PROVIDED TEXT
BEGIN

[Mesa-dev] The i965 vec4 backend, exec_masks, and 64-bit types

Tue Nov 3 11:06:58 PST 2015

Hi all,

While working on FP64 for i965, there's an issue that I thought of
with the vec4 backend that I'm not sure how to resolve. From what I
understand, the execmask works the same way in Align16 mode as Align1
mode, except that you only use the first 8 channels in practice for
SIMD4x2, and the first four channels are always the same as well as
the last 4 channels. But this doesn't work for 64-bit things, since
there we only operate on 4 components at the same time, so it's more
like SIMD2x2. For example, imagine that only the second vertex is
currently enabled at the moment. Then the execmask looks like
00001111, and if we do something like:

mul(4)          g24<1>DF     g12<4,4,1>DF g13<4,4,1>DF { align16 };

then all 4 channels will be disabled, which is not what we want.

END

Items listed in a dataset:
BEGIN

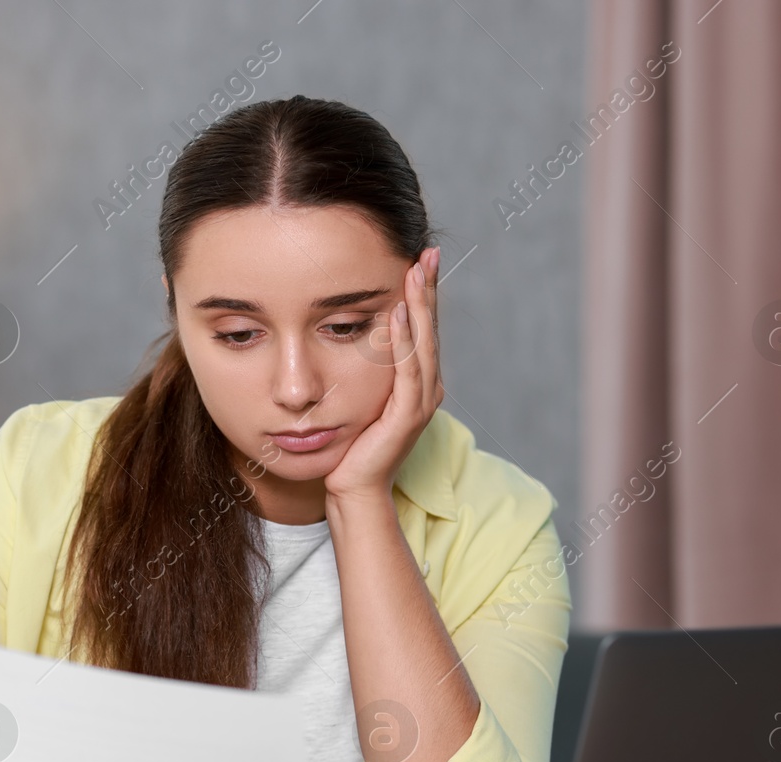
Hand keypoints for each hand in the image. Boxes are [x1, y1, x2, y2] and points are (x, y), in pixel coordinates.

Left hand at [324, 245, 443, 501]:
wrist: (353, 490)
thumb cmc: (352, 447)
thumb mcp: (360, 397)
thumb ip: (367, 370)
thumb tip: (353, 335)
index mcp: (418, 382)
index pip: (421, 329)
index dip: (423, 294)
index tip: (419, 258)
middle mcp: (426, 388)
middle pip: (429, 330)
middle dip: (428, 290)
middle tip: (428, 252)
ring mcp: (420, 403)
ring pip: (423, 345)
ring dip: (420, 307)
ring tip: (416, 272)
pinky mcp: (406, 417)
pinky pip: (407, 372)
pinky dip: (403, 342)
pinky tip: (398, 315)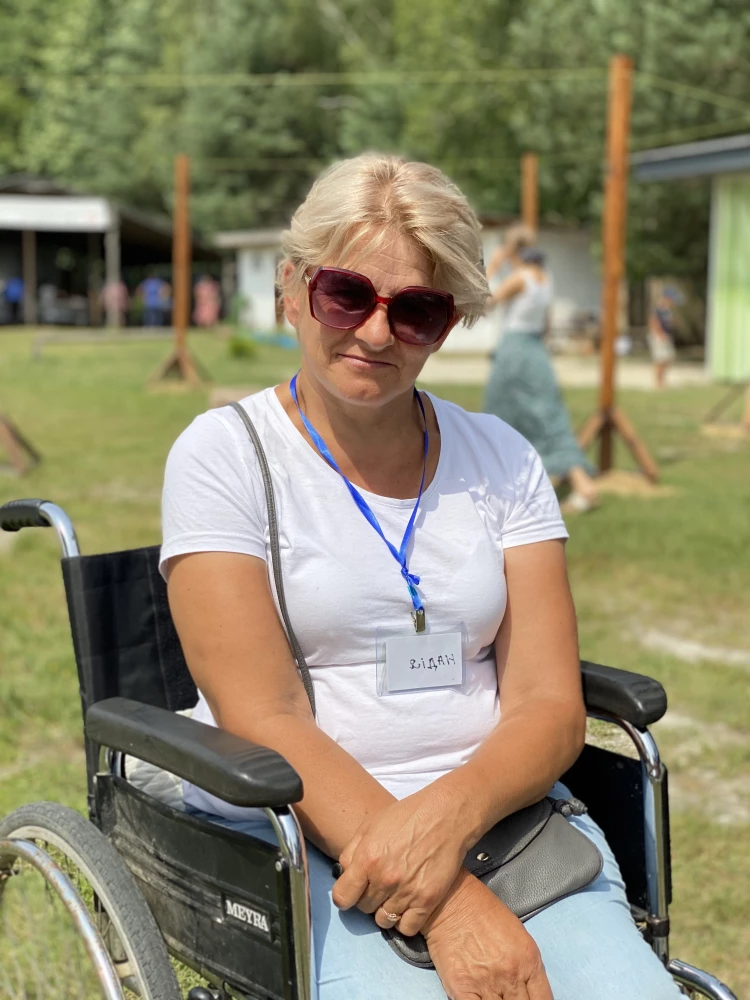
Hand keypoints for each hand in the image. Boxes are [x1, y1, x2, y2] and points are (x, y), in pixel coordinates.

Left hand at [332, 785, 476, 935]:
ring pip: (383, 921)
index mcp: (367, 858)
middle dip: (368, 898)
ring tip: (394, 895)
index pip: (342, 897)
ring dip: (386, 910)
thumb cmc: (407, 817)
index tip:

END

TO DO
(1) In the i965 vec4 backend post, what does the execmask look like when only the second vertex is enabled?
(2) List every register named in the mul instruction shown in the i965 vec4 backend post.
(3) Repeat word for word the stretch of the i965 vec4 backend post from "While working on" through "what we want.".

ANSWERS TO EACH TASK
(1) 00001111

(2) g24, g12, g13

(3)
While working on FP64 for i965, there's an issue that I thought of
with the vec4 backend that I'm not sure how to resolve. From what I
understand, the execmask works the same way in Align16 mode as Align1
mode, except that you only use the first 8 channels in practice for
SIMD4x2, and the first four channels are always the same as well as
the last 4 channels. But this doesn't work for 64-bit things, since
there we only operate on 4 components at the same time, so it's more
like SIMD2x2. For example, imagine that only the second vertex is
currently enabled at the moment. Then the execmask looks like
00001111, and if we do something like:

mul(4)          g24<1>DF     g12<4,4,1>DF g13<4,4,1>DF { align16 };

then all 4 channels will be disabled, which is not what we want.